= INSTRUCTIONS TO FOLLOW =
Search the entries for the string "will" and give the number of lines that hold it, nothing more.

[Opening PROVIDED RECORDS section]

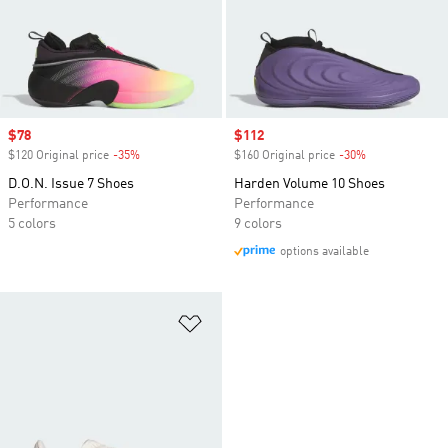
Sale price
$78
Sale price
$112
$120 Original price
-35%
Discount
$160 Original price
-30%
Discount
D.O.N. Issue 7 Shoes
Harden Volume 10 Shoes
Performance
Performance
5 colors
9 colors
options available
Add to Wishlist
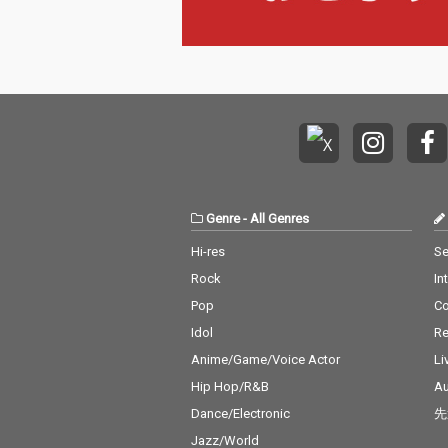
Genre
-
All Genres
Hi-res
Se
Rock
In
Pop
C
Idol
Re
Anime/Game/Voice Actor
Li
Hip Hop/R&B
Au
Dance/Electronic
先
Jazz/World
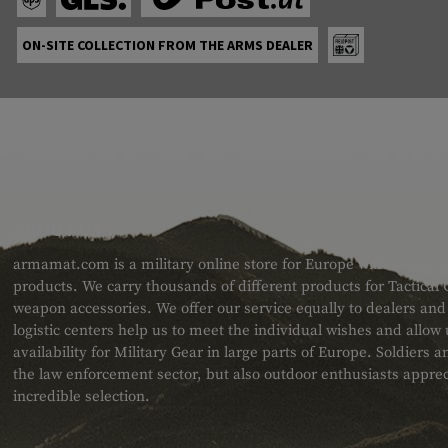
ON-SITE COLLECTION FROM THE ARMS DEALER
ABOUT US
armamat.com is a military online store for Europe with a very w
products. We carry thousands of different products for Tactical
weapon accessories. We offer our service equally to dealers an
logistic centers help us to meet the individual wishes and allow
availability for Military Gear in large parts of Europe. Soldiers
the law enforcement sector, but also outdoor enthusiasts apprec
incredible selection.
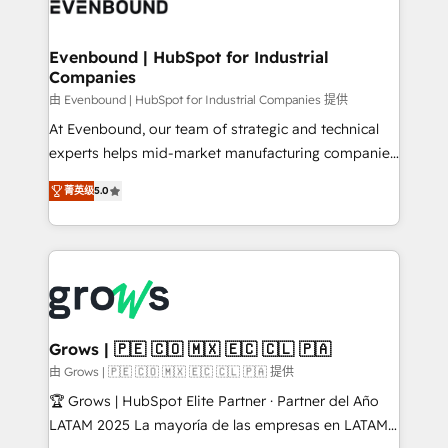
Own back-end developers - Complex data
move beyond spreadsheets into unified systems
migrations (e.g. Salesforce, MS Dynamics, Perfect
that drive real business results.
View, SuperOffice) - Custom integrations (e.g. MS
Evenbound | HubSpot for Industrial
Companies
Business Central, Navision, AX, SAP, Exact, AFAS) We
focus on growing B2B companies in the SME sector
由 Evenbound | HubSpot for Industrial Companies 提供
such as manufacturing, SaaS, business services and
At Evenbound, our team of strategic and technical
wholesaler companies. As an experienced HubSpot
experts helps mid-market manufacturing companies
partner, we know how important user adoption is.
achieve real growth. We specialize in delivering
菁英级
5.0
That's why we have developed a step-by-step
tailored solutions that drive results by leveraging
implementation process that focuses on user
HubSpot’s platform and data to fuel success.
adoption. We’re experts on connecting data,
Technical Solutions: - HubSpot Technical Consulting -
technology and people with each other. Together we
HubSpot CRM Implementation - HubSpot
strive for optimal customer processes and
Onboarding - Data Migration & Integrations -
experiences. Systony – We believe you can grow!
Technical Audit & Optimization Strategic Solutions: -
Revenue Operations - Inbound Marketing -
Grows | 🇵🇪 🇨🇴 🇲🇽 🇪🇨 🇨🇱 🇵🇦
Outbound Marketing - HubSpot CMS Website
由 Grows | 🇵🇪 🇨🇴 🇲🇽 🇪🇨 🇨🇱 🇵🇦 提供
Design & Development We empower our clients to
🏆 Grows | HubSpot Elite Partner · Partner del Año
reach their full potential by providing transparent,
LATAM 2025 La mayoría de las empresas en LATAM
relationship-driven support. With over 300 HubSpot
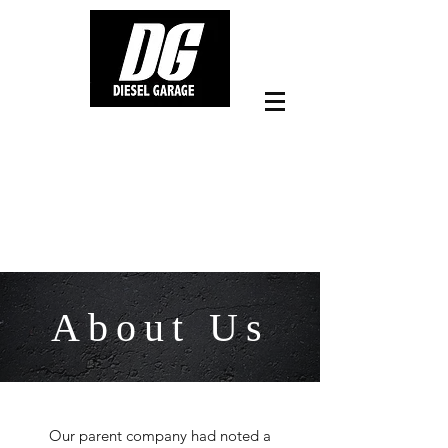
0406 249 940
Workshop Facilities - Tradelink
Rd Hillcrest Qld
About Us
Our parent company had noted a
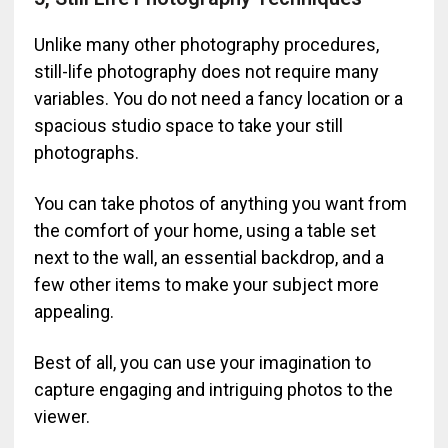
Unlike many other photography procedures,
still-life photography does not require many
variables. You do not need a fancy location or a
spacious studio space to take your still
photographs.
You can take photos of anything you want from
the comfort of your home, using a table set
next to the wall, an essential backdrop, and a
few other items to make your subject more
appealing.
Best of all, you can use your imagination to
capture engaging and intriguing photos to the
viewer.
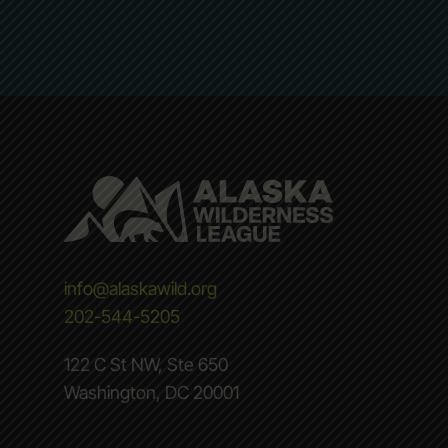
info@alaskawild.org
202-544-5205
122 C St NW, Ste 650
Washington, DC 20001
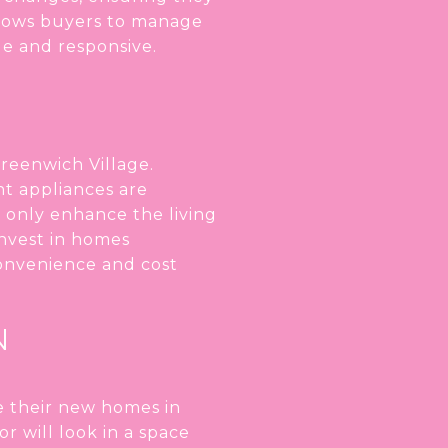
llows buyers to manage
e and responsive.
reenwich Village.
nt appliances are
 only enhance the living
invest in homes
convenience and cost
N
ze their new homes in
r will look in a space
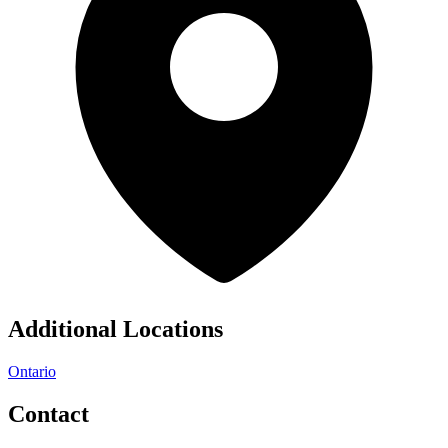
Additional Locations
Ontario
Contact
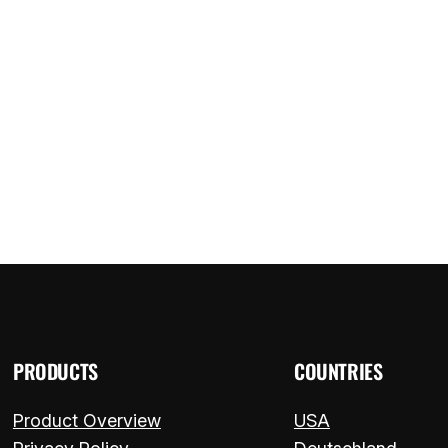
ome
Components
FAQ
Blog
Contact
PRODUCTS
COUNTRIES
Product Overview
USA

[Closing PROVIDED RECORDS section]
[Opening PROVIDED RECORDS section]

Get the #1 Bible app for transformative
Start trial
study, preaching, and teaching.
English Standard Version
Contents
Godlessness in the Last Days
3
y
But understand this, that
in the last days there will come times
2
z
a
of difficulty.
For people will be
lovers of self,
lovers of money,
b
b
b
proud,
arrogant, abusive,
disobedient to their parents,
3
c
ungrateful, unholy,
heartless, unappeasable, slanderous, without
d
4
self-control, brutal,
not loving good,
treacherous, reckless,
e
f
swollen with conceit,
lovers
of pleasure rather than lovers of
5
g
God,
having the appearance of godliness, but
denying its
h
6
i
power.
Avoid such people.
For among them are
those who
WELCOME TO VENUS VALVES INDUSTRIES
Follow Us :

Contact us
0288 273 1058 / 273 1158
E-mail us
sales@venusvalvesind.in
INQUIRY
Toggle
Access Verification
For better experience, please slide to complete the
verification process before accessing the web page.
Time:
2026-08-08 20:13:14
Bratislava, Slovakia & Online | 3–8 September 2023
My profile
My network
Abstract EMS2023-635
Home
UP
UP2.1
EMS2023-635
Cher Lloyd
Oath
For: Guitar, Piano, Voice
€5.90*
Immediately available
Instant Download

[Closing PROVIDED RECORDS section]

= RESPONSE TO THIS TASK =
3